While Tom's Guide says the B750 looks "decidedly oblong," they admired its "gorgeous edge-to-edge bezel" and Computer Shopper feels the light-up touch controls "add a touch of class." The one snag in the design is the placement of things like the USB ports and headphone jacks, which Computer Shopper found "difficult to find by feel" and had them "craning our head or tugging the system toward" in order to insert a flash drive. Moving it around takes quite a bit of effort, too, as Tom's Guide says it sports "a large footprint" and CNET just finds it takes up "so much room."
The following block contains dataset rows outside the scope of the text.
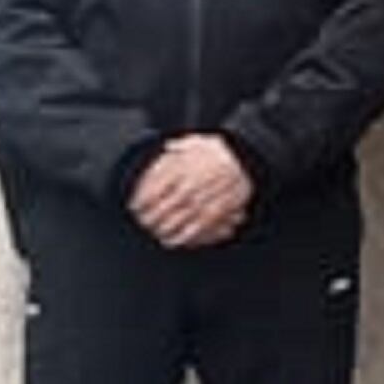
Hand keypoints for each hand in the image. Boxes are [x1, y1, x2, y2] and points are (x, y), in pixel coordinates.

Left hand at [126, 134, 255, 249]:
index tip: (134, 207)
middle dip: (150, 218)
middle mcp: (192, 184)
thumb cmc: (221, 151)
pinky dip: (184, 236)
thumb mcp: (198, 142)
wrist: (248, 157)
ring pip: (179, 219)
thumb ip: (180, 146)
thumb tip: (168, 147)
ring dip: (165, 229)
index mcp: (183, 168)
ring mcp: (206, 198)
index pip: (154, 188)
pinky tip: (174, 241)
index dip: (141, 200)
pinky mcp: (219, 209)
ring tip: (157, 234)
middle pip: (164, 207)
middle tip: (143, 223)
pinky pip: (199, 226)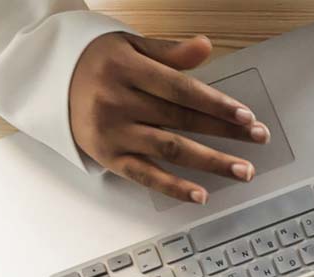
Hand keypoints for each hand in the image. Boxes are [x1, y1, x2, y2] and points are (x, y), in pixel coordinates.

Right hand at [67, 33, 269, 202]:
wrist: (53, 81)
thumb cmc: (102, 64)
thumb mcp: (132, 48)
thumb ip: (171, 52)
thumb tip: (205, 46)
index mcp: (126, 70)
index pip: (181, 91)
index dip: (216, 104)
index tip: (246, 116)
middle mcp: (118, 102)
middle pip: (182, 120)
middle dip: (225, 132)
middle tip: (259, 140)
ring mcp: (113, 132)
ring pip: (170, 149)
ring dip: (211, 162)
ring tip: (244, 170)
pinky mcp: (109, 156)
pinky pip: (145, 175)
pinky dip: (174, 187)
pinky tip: (200, 194)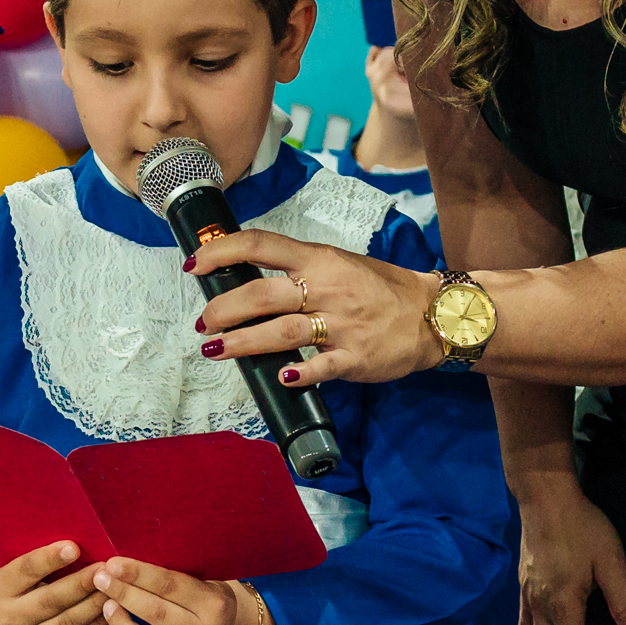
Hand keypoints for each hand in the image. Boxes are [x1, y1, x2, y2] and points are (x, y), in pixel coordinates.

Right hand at [0, 542, 107, 624]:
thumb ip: (34, 561)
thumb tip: (75, 541)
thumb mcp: (10, 573)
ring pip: (69, 623)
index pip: (26, 571)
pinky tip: (113, 608)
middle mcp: (10, 618)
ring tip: (116, 587)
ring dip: (96, 604)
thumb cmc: (11, 591)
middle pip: (51, 600)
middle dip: (82, 583)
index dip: (50, 559)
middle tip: (107, 568)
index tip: (74, 547)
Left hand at [94, 559, 280, 624]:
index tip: (112, 564)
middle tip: (100, 579)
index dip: (138, 574)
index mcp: (214, 606)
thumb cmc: (214, 603)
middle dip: (123, 594)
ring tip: (106, 606)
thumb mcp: (207, 583)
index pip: (170, 586)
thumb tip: (128, 565)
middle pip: (155, 613)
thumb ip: (175, 578)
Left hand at [187, 230, 443, 386]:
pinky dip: (298, 374)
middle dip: (222, 310)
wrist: (430, 314)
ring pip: (281, 332)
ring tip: (215, 350)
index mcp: (318, 259)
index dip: (222, 253)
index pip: (260, 246)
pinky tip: (279, 378)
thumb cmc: (379, 288)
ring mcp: (340, 325)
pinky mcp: (354, 357)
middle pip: (260, 295)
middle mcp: (325, 288)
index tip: (194, 265)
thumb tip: (245, 278)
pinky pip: (321, 368)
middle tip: (202, 324)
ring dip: (242, 343)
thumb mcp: (339, 263)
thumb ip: (297, 269)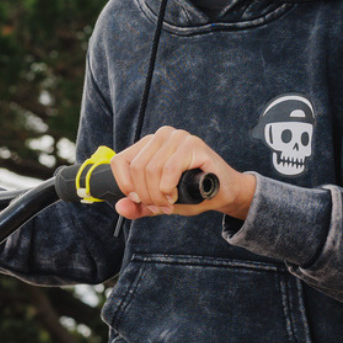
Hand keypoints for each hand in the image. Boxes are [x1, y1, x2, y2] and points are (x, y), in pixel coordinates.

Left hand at [110, 127, 254, 220]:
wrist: (223, 193)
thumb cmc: (192, 193)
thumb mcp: (159, 202)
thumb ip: (139, 205)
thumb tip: (120, 207)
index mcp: (149, 144)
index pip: (120, 161)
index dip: (124, 185)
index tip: (138, 200)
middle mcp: (161, 135)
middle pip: (137, 168)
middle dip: (146, 195)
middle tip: (159, 207)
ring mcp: (178, 137)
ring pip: (152, 169)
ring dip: (158, 195)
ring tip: (169, 204)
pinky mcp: (193, 144)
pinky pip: (170, 169)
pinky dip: (168, 188)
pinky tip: (175, 195)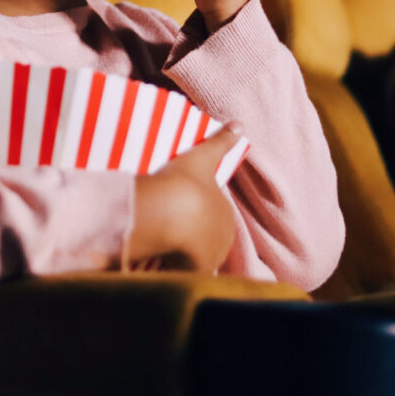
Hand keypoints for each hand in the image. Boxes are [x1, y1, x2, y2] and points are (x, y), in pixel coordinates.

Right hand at [128, 127, 239, 272]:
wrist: (168, 212)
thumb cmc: (186, 182)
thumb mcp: (203, 157)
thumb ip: (221, 142)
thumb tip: (240, 123)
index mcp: (226, 214)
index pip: (211, 215)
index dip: (192, 211)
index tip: (173, 207)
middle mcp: (223, 239)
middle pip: (203, 237)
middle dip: (188, 235)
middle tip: (163, 224)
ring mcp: (209, 258)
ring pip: (192, 256)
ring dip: (179, 252)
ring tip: (157, 241)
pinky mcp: (192, 272)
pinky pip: (180, 271)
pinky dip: (171, 267)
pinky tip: (154, 259)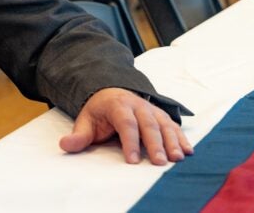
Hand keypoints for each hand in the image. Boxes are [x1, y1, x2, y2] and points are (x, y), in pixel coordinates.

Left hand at [59, 87, 192, 164]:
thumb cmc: (99, 111)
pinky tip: (188, 150)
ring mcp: (151, 109)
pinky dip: (182, 137)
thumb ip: (79, 135)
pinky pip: (173, 125)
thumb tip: (64, 145)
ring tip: (178, 158)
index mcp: (118, 105)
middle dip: (155, 143)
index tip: (132, 160)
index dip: (129, 141)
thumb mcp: (86, 120)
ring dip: (172, 141)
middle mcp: (138, 105)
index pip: (126, 123)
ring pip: (164, 124)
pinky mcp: (161, 115)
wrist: (111, 91)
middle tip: (160, 162)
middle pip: (148, 124)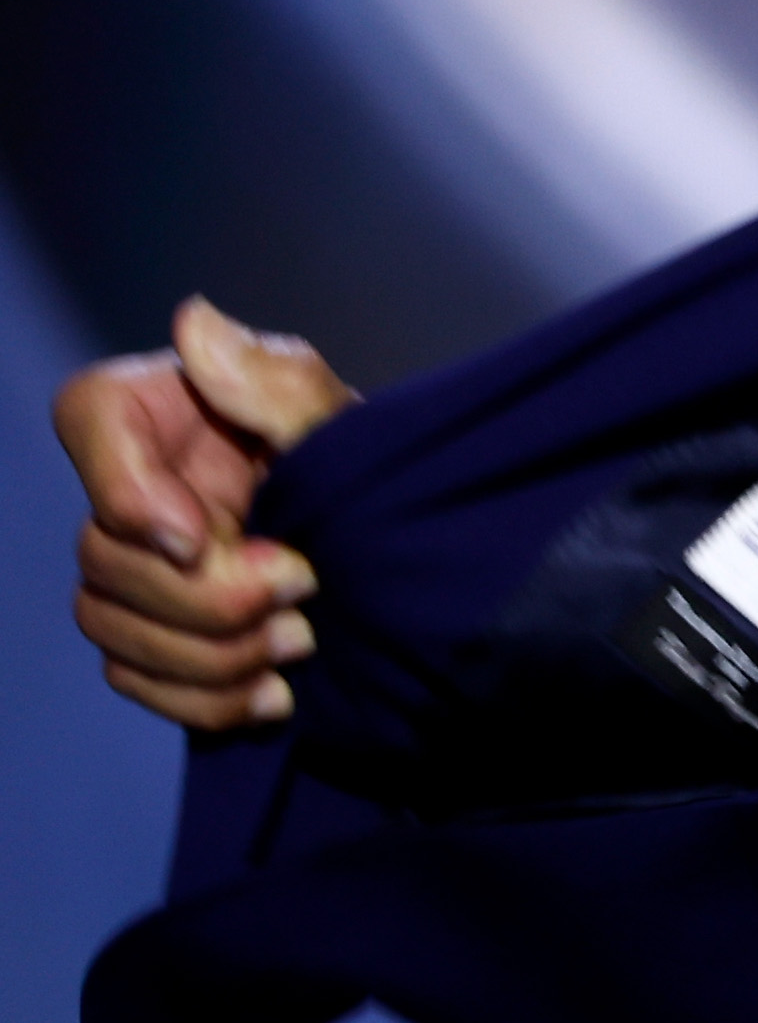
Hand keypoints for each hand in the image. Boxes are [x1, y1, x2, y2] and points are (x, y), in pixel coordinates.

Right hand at [54, 296, 357, 730]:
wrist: (403, 546)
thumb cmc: (372, 465)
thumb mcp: (341, 420)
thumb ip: (275, 383)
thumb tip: (196, 324)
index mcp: (167, 413)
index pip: (88, 415)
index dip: (125, 489)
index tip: (200, 534)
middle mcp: (137, 488)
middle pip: (100, 553)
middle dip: (204, 592)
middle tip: (302, 586)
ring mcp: (141, 567)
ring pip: (109, 625)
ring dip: (210, 652)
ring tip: (300, 641)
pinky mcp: (162, 634)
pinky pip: (135, 678)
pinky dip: (204, 699)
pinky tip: (275, 693)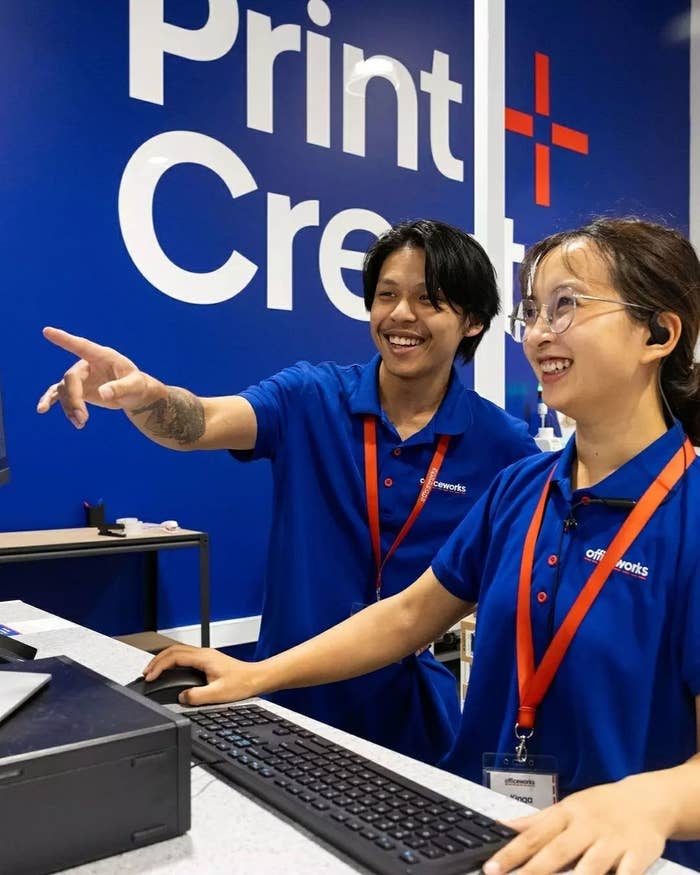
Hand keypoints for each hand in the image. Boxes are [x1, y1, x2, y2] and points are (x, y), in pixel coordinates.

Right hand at [37, 327, 161, 427]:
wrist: (133, 394)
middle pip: (71, 378)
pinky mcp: (77, 389)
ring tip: (80, 424)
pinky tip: (41, 409)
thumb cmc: (136, 385)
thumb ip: (119, 388)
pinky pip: (59, 394)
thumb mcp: (134, 386)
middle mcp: (87, 364)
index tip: (47, 331)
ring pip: (64, 390)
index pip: (81, 346)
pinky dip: (50, 401)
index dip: (65, 339)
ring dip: (69, 407)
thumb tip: (102, 394)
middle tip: (83, 419)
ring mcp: (80, 377)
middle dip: (74, 399)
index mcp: (102, 356)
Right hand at [144, 644, 259, 705]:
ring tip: (153, 672)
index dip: (159, 666)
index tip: (150, 677)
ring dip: (164, 660)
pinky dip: (172, 662)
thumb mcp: (218, 694)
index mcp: (203, 658)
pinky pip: (184, 656)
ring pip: (178, 651)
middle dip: (156, 660)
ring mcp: (205, 655)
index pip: (174, 657)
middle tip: (146, 673)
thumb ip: (197, 696)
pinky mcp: (207, 660)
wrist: (256, 678)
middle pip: (173, 650)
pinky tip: (170, 672)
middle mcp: (203, 653)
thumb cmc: (242, 683)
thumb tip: (181, 698)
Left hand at [483, 777, 670, 874]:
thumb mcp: (567, 807)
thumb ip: (535, 821)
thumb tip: (502, 826)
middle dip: (535, 871)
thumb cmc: (600, 806)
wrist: (647, 799)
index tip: (491, 868)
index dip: (511, 853)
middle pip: (557, 851)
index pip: (533, 836)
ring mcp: (613, 841)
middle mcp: (587, 827)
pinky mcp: (638, 855)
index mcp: (566, 814)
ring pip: (591, 866)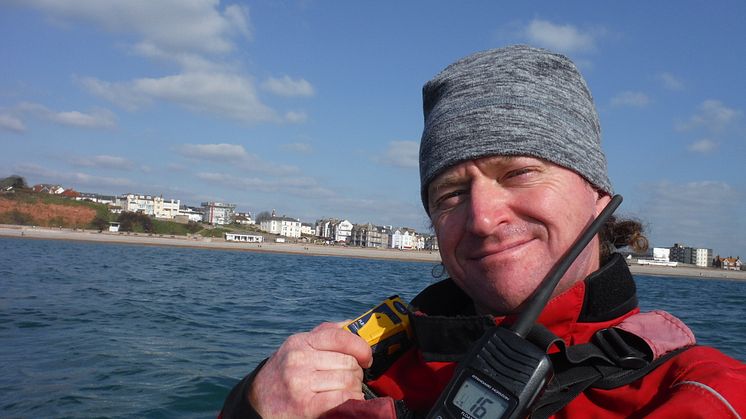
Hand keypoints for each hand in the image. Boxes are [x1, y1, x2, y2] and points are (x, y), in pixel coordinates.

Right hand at [249, 322, 372, 417]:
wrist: (257, 400)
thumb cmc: (284, 372)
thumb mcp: (297, 347)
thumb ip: (323, 334)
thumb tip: (351, 323)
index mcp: (300, 342)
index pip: (340, 337)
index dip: (361, 348)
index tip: (365, 358)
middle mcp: (299, 360)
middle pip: (348, 362)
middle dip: (357, 373)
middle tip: (352, 379)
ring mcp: (300, 383)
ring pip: (348, 381)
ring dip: (355, 389)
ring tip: (348, 391)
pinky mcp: (305, 406)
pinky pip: (341, 399)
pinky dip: (352, 400)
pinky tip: (350, 401)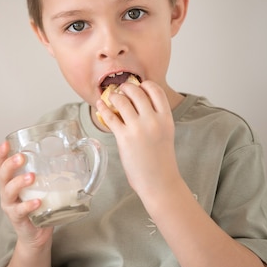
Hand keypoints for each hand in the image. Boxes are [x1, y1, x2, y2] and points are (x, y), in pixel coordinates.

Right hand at [0, 142, 52, 248]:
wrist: (36, 234)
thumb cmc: (38, 207)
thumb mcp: (41, 187)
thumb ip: (50, 174)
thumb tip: (69, 158)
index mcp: (11, 180)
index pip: (1, 164)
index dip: (1, 153)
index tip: (6, 143)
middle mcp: (7, 191)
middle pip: (2, 175)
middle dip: (10, 164)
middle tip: (21, 157)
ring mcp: (10, 205)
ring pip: (8, 191)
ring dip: (19, 182)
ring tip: (31, 177)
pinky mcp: (17, 218)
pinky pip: (20, 210)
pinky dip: (28, 205)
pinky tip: (37, 202)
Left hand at [95, 80, 180, 195]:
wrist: (159, 182)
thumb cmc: (161, 160)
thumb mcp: (166, 133)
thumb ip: (156, 117)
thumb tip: (140, 102)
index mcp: (166, 118)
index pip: (156, 90)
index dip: (145, 85)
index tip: (139, 86)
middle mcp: (153, 120)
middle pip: (137, 91)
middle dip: (126, 87)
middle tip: (121, 90)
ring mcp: (138, 129)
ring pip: (122, 100)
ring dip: (114, 96)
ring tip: (112, 98)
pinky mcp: (124, 138)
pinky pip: (110, 116)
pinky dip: (103, 108)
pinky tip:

That space isn't wasted, though, as the B750 does not under-deliver on specs. HotHardware discovered the system "posted solid scores in our synthetic benchmarks," and Computer Shopper says it "elbowed its way to the front in our CPU-crunching Cinebench test." In practical use, that means Tom's Guide "didn't experience a hint of stuttering when browsing the Web with multiple tabs open, streaming music and running a full system scan in McAfee Internet Security," though CNET notes pushing games to a higher resolution "caused a notable drop in performance." But even so, Hot Hardware thinks it's "a well-rounded machine that's capable of keeping pace with just about any task you throw at it."
Ultimately, the IdeaCentre is a good machine that looks good, performs well and Computer Shopper says the display is "a delight," with high contast and vlvid colors. Unfortunately, "the anti-intuitive absence of touch keeps us from giving this screen our highest recommendation."